Write out the listing again, substituting "distance" for every "dist" and leaving everything else as it is.

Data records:
--- Begin ---

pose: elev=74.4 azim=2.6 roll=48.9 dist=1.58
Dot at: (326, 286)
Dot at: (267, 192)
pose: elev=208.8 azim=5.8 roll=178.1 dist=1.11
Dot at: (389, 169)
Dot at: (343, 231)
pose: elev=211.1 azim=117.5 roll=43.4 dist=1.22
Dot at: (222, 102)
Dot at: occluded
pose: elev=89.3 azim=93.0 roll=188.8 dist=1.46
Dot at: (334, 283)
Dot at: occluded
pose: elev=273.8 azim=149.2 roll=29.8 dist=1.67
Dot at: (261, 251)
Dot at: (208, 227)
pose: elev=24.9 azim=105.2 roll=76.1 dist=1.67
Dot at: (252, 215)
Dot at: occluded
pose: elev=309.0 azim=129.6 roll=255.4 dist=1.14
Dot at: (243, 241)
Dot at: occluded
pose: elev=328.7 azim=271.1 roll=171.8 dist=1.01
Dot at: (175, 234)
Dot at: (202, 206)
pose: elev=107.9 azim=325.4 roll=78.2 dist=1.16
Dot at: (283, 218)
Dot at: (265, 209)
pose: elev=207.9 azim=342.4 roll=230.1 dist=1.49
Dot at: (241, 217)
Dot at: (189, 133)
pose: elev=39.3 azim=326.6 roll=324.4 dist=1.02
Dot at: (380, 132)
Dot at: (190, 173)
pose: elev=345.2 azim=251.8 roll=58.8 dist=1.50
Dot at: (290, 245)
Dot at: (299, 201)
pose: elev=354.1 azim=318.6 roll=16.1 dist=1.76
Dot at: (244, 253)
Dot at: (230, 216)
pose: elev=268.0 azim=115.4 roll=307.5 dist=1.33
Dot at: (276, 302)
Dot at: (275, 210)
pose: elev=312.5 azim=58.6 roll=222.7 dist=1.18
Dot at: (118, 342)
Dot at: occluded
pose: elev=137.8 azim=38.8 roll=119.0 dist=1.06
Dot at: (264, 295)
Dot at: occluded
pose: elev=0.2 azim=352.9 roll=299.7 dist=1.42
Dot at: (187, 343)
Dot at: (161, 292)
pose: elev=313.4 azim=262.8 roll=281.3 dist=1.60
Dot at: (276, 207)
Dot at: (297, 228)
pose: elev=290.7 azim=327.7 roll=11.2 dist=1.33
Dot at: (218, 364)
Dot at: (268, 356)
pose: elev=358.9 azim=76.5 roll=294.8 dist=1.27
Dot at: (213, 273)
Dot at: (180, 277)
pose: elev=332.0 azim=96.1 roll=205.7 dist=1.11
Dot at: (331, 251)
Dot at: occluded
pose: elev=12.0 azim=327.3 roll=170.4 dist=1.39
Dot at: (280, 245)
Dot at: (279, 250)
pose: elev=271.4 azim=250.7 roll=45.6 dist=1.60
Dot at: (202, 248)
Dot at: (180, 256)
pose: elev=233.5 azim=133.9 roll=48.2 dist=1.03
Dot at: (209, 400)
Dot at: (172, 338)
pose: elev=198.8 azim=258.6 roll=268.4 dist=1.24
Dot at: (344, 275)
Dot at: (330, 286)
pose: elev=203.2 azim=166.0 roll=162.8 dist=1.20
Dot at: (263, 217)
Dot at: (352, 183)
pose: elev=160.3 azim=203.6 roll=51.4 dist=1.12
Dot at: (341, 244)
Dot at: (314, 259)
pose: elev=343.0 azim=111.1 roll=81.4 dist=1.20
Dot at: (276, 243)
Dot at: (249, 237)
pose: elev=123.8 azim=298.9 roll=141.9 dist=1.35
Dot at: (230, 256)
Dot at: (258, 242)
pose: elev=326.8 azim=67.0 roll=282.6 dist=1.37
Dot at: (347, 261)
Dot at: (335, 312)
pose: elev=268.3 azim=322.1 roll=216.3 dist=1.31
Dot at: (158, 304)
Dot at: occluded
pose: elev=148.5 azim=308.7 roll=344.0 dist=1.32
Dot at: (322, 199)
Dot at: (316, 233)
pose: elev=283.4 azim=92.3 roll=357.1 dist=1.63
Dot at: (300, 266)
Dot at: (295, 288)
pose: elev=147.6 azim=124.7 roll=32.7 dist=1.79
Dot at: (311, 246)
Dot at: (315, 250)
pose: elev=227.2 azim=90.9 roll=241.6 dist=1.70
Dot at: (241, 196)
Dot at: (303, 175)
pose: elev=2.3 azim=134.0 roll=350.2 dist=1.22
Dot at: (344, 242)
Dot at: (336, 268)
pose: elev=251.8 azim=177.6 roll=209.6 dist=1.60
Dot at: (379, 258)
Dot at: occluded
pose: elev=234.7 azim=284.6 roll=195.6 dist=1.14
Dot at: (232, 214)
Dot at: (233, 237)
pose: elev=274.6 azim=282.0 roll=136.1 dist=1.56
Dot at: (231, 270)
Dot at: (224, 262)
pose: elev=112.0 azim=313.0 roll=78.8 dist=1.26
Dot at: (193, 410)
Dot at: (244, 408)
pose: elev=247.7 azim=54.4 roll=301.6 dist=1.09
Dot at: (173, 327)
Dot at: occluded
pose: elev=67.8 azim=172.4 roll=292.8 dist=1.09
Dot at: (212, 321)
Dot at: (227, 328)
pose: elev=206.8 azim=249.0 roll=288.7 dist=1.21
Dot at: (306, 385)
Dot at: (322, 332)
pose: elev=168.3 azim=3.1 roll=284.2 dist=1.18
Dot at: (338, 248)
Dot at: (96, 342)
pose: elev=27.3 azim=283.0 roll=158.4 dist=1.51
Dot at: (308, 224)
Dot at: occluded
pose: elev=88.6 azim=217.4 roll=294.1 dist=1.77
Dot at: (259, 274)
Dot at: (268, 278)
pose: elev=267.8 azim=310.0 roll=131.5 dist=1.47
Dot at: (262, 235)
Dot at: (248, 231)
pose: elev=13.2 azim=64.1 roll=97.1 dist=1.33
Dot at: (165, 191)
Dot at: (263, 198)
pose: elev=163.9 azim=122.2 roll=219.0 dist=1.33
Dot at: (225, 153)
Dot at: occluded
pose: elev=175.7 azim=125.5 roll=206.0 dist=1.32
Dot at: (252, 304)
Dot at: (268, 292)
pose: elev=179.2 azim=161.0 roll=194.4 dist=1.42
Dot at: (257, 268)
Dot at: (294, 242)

--- End ---

### EXPECTED ANSWER
pose: elev=74.4 azim=2.6 roll=48.9 distance=1.58
Dot at: (326, 286)
Dot at: (267, 192)
pose: elev=208.8 azim=5.8 roll=178.1 distance=1.11
Dot at: (389, 169)
Dot at: (343, 231)
pose: elev=211.1 azim=117.5 roll=43.4 distance=1.22
Dot at: (222, 102)
Dot at: occluded
pose: elev=89.3 azim=93.0 roll=188.8 distance=1.46
Dot at: (334, 283)
Dot at: occluded
pose: elev=273.8 azim=149.2 roll=29.8 distance=1.67
Dot at: (261, 251)
Dot at: (208, 227)
pose: elev=24.9 azim=105.2 roll=76.1 distance=1.67
Dot at: (252, 215)
Dot at: occluded
pose: elev=309.0 azim=129.6 roll=255.4 distance=1.14
Dot at: (243, 241)
Dot at: occluded
pose: elev=328.7 azim=271.1 roll=171.8 distance=1.01
Dot at: (175, 234)
Dot at: (202, 206)
pose: elev=107.9 azim=325.4 roll=78.2 distance=1.16
Dot at: (283, 218)
Dot at: (265, 209)
pose: elev=207.9 azim=342.4 roll=230.1 distance=1.49
Dot at: (241, 217)
Dot at: (189, 133)
pose: elev=39.3 azim=326.6 roll=324.4 distance=1.02
Dot at: (380, 132)
Dot at: (190, 173)
pose: elev=345.2 azim=251.8 roll=58.8 distance=1.50
Dot at: (290, 245)
Dot at: (299, 201)
pose: elev=354.1 azim=318.6 roll=16.1 distance=1.76
Dot at: (244, 253)
Dot at: (230, 216)
pose: elev=268.0 azim=115.4 roll=307.5 distance=1.33
Dot at: (276, 302)
Dot at: (275, 210)
pose: elev=312.5 azim=58.6 roll=222.7 distance=1.18
Dot at: (118, 342)
Dot at: occluded
pose: elev=137.8 azim=38.8 roll=119.0 distance=1.06
Dot at: (264, 295)
Dot at: occluded
pose: elev=0.2 azim=352.9 roll=299.7 distance=1.42
Dot at: (187, 343)
Dot at: (161, 292)
pose: elev=313.4 azim=262.8 roll=281.3 distance=1.60
Dot at: (276, 207)
Dot at: (297, 228)
pose: elev=290.7 azim=327.7 roll=11.2 distance=1.33
Dot at: (218, 364)
Dot at: (268, 356)
pose: elev=358.9 azim=76.5 roll=294.8 distance=1.27
Dot at: (213, 273)
Dot at: (180, 277)
pose: elev=332.0 azim=96.1 roll=205.7 distance=1.11
Dot at: (331, 251)
Dot at: occluded
pose: elev=12.0 azim=327.3 roll=170.4 distance=1.39
Dot at: (280, 245)
Dot at: (279, 250)
pose: elev=271.4 azim=250.7 roll=45.6 distance=1.60
Dot at: (202, 248)
Dot at: (180, 256)
pose: elev=233.5 azim=133.9 roll=48.2 distance=1.03
Dot at: (209, 400)
Dot at: (172, 338)
pose: elev=198.8 azim=258.6 roll=268.4 distance=1.24
Dot at: (344, 275)
Dot at: (330, 286)
pose: elev=203.2 azim=166.0 roll=162.8 distance=1.20
Dot at: (263, 217)
Dot at: (352, 183)
pose: elev=160.3 azim=203.6 roll=51.4 distance=1.12
Dot at: (341, 244)
Dot at: (314, 259)
pose: elev=343.0 azim=111.1 roll=81.4 distance=1.20
Dot at: (276, 243)
Dot at: (249, 237)
pose: elev=123.8 azim=298.9 roll=141.9 distance=1.35
Dot at: (230, 256)
Dot at: (258, 242)
pose: elev=326.8 azim=67.0 roll=282.6 distance=1.37
Dot at: (347, 261)
Dot at: (335, 312)
pose: elev=268.3 azim=322.1 roll=216.3 distance=1.31
Dot at: (158, 304)
Dot at: occluded
pose: elev=148.5 azim=308.7 roll=344.0 distance=1.32
Dot at: (322, 199)
Dot at: (316, 233)
pose: elev=283.4 azim=92.3 roll=357.1 distance=1.63
Dot at: (300, 266)
Dot at: (295, 288)
pose: elev=147.6 azim=124.7 roll=32.7 distance=1.79
Dot at: (311, 246)
Dot at: (315, 250)
pose: elev=227.2 azim=90.9 roll=241.6 distance=1.70
Dot at: (241, 196)
Dot at: (303, 175)
pose: elev=2.3 azim=134.0 roll=350.2 distance=1.22
Dot at: (344, 242)
Dot at: (336, 268)
pose: elev=251.8 azim=177.6 roll=209.6 distance=1.60
Dot at: (379, 258)
Dot at: occluded
pose: elev=234.7 azim=284.6 roll=195.6 distance=1.14
Dot at: (232, 214)
Dot at: (233, 237)
pose: elev=274.6 azim=282.0 roll=136.1 distance=1.56
Dot at: (231, 270)
Dot at: (224, 262)
pose: elev=112.0 azim=313.0 roll=78.8 distance=1.26
Dot at: (193, 410)
Dot at: (244, 408)
pose: elev=247.7 azim=54.4 roll=301.6 distance=1.09
Dot at: (173, 327)
Dot at: occluded
pose: elev=67.8 azim=172.4 roll=292.8 distance=1.09
Dot at: (212, 321)
Dot at: (227, 328)
pose: elev=206.8 azim=249.0 roll=288.7 distance=1.21
Dot at: (306, 385)
Dot at: (322, 332)
pose: elev=168.3 azim=3.1 roll=284.2 distance=1.18
Dot at: (338, 248)
Dot at: (96, 342)
pose: elev=27.3 azim=283.0 roll=158.4 distance=1.51
Dot at: (308, 224)
Dot at: occluded
pose: elev=88.6 azim=217.4 roll=294.1 distance=1.77
Dot at: (259, 274)
Dot at: (268, 278)
pose: elev=267.8 azim=310.0 roll=131.5 distance=1.47
Dot at: (262, 235)
Dot at: (248, 231)
pose: elev=13.2 azim=64.1 roll=97.1 distance=1.33
Dot at: (165, 191)
Dot at: (263, 198)
pose: elev=163.9 azim=122.2 roll=219.0 distance=1.33
Dot at: (225, 153)
Dot at: occluded
pose: elev=175.7 azim=125.5 roll=206.0 distance=1.32
Dot at: (252, 304)
Dot at: (268, 292)
pose: elev=179.2 azim=161.0 roll=194.4 distance=1.42
Dot at: (257, 268)
Dot at: (294, 242)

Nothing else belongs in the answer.